- Education: University of Birmingham
- Occupations: Founder & CEO of Shoobs

= Louise Broni-Mensah =

British businesswoman

Louise Broni-Mensah is the founder of UK start-up Shoobs (pronounced Shubz), an event discovery and booking platform with an emphasis on music pioneered by Black people, which is often labelled as urban music. In 2019 the Financial Times named her as one of 100 most influential Black, Asian and minority ethnic leaders in technology.

== Early life and education ==
Broni-Mensah is the eldest of four children, born to Ghanaian parents who worked in finance. Her brother is Edwin Broni-Mensah, the founder of the charity GiveMeTap. She was raised in Edmonton, London, and found a passion for mathematics and music. At the age of 5, Broni-Mensah experienced prejudice at primary school, "I was met with shrills from other children during playtime, who couldn't contemplate the idea of playing with a black girl". In secondary school she was repeatedly denied access to higher level maths classes despite achieving the highest grades in the intermediate class. Broni-Mensah credits the actions of her parents, who escalated this issue to the headmistress, for enabling her to move classes.

Between 2000 and 2003 Broni-Mensah studied mathematical economics at the University of Birmingham, and continued her love of music by working for the radio station Burn FM as a breakfast DJ and drive-time DJ. She took on a role for Sony music and Relentless Records to promote events and artists on campus. She was inspired by P. Diddy and his route into music through taking on a College Marketing Rep position for Columbia Records. Her initial contact with Sony was to cold-call "a random number I found on Google".

== Career ==
Broni-Mensah worked for UBS Investment Bank as a junior trader after university, where she found the day-to-day work lacking in excitement. In interviews, Broni-Mensah reflects on the pressure she felt to pursue a technical degree as her mother "wasn't too keen on me doing something like media studies". In hindsight, she has no regrets on her career journey despite having to work a second job in her spare time as a manager of a hip-hop artist and event organiser. She took this longer route into the media business because she felt that there was not enough support, such as financial backing, for inner city young adults born to immigrant parents to take risks.

=== Shoobs ===
Broni-Mensah was inspired to start Shoobs after spending many days searching for events for a night out, but found many events, especially those held on a regular basis, required tickets to be purchased in-person, or only advertised using flyers. In particular, she found promotion of black music events lacking.
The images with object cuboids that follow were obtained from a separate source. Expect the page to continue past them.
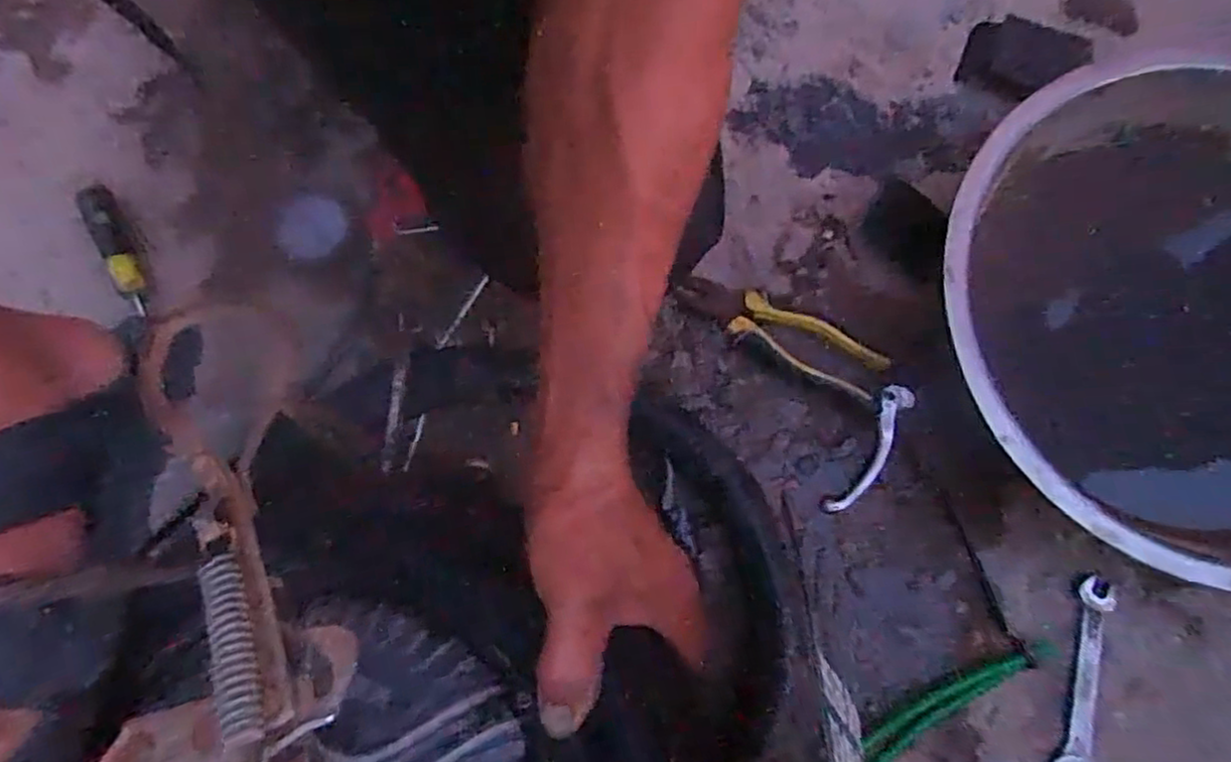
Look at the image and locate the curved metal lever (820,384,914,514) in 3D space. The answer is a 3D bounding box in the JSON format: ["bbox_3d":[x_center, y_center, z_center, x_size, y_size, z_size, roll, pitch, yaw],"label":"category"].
[{"bbox_3d":[0.201,0.056,0.535,0.028,0.009,0.114,31,87,-11],"label":"curved metal lever"}]

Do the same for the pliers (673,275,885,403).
[{"bbox_3d":[0.129,-0.042,0.551,0.176,0.022,0.040,29,78,6],"label":"pliers"}]

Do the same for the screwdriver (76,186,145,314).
[{"bbox_3d":[-0.420,-0.110,0.572,0.028,0.018,0.120,-28,78,-7],"label":"screwdriver"}]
She began working on Shoobs as a solo founder in 2010 - at the time, Shoobs was the only black entertainment event ticketing site in the UK. Shoobs is a slang term for party. The vision for Shoobs is to "build a community of people who come to us to figure out how to spend their Friday and Saturday nights”.

Broni-Mensah secured funding from the Bright Ideas Trust owned by Tim Campbell, the first winner of the UK TV programme The Apprentice, using the fund to create the first version of the online platform. She would then win the Shell LiveWIRE Grand Idea award in 2010.
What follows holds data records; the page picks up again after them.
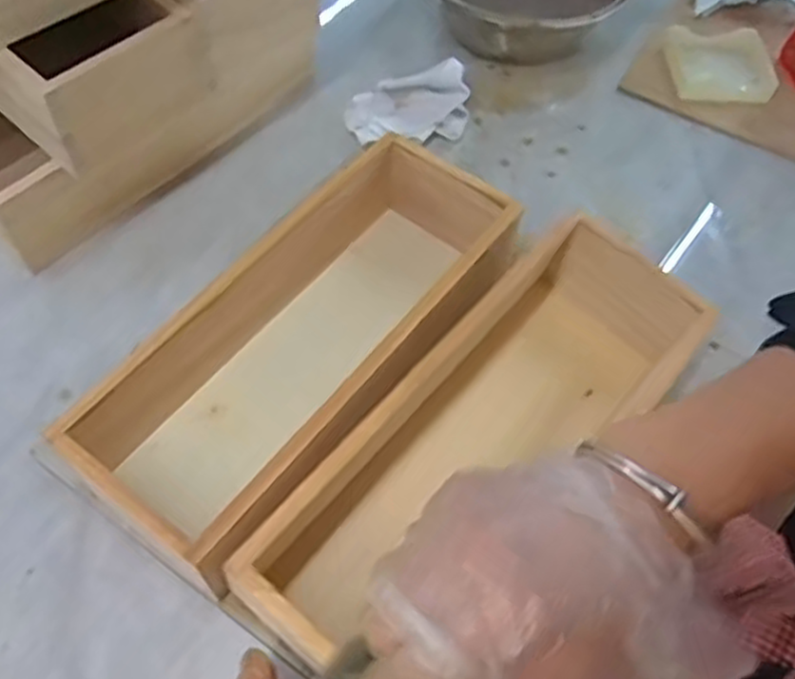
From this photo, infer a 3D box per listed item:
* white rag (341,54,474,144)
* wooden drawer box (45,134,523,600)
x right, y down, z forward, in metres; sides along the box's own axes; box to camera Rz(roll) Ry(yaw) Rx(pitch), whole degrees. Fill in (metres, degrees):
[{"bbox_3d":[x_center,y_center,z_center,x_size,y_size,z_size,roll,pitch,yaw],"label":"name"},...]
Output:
[{"bbox_3d":[0.008,-0.180,0.560,0.092,0.043,0.061,-9,58,-8],"label":"white rag"},{"bbox_3d":[-0.050,0.001,0.423,0.122,0.075,0.258,35,62,18],"label":"wooden drawer box"}]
In 2014 Broni-Mensah left London to join Y Combinator, a startup accelerator where she received support from Geoff Ralston and Aaron Harris. She became the first Black female entrepreneur to secure capital from a Silicon Valley seed fund. In 2014 Shoobs had 1027 organisers signed up, with more than 100,000 tickets sold in 2013.

In 2018 Broni-Mensah was interviewed by the BBC as part of their series CEO Secrets. In 2019 the Evening Standard interviewed Broni-Mensah as part of their Women Tech Charge series.

In 2019, the BBC interviewed Louise about her expansion plans for Shoobs.

She is the alumnus of the Ernst and Young Winning Women Programme and the Morgan Stanley Innovation Lab in New York.

On the subject of the advantages or disadvantages of being a female founder, Broni-Mensah comments "I am a solo non-technical first-time female founder from London, so it is difficult to pinpoint which one of those attributes has been the most disadvantageous!". On the subject of racism in the music industry, Broni-Mensah has spoken out about the treatment of black event organisers and attendees, having witnessed for example, the actions of bouncers who disproportionally turn away black men from events.

Broni-Mensah has plans to internationalise Shoobs into African markets following the growth of African music such as Afrobeats and Afroswing into the UK and across the world. In contrast with early concerns that this market would be niche, Broni-Mensah states "Often when you are doing something really groundbreaking you've got to be ahead of the curve and that's what we’ve done at Shoobs so it's great to see how well Urban is being received now.'

== Awards ==
In 2019 Broni-Mensah was named in the Financial Times and Inclusive Boards list as one of the 100 most influential black, Asian and minority ethnic leaders in technology.

Broni-Mensah was recognised as one of Britain's most influential Black people under 40 by Powerful Media.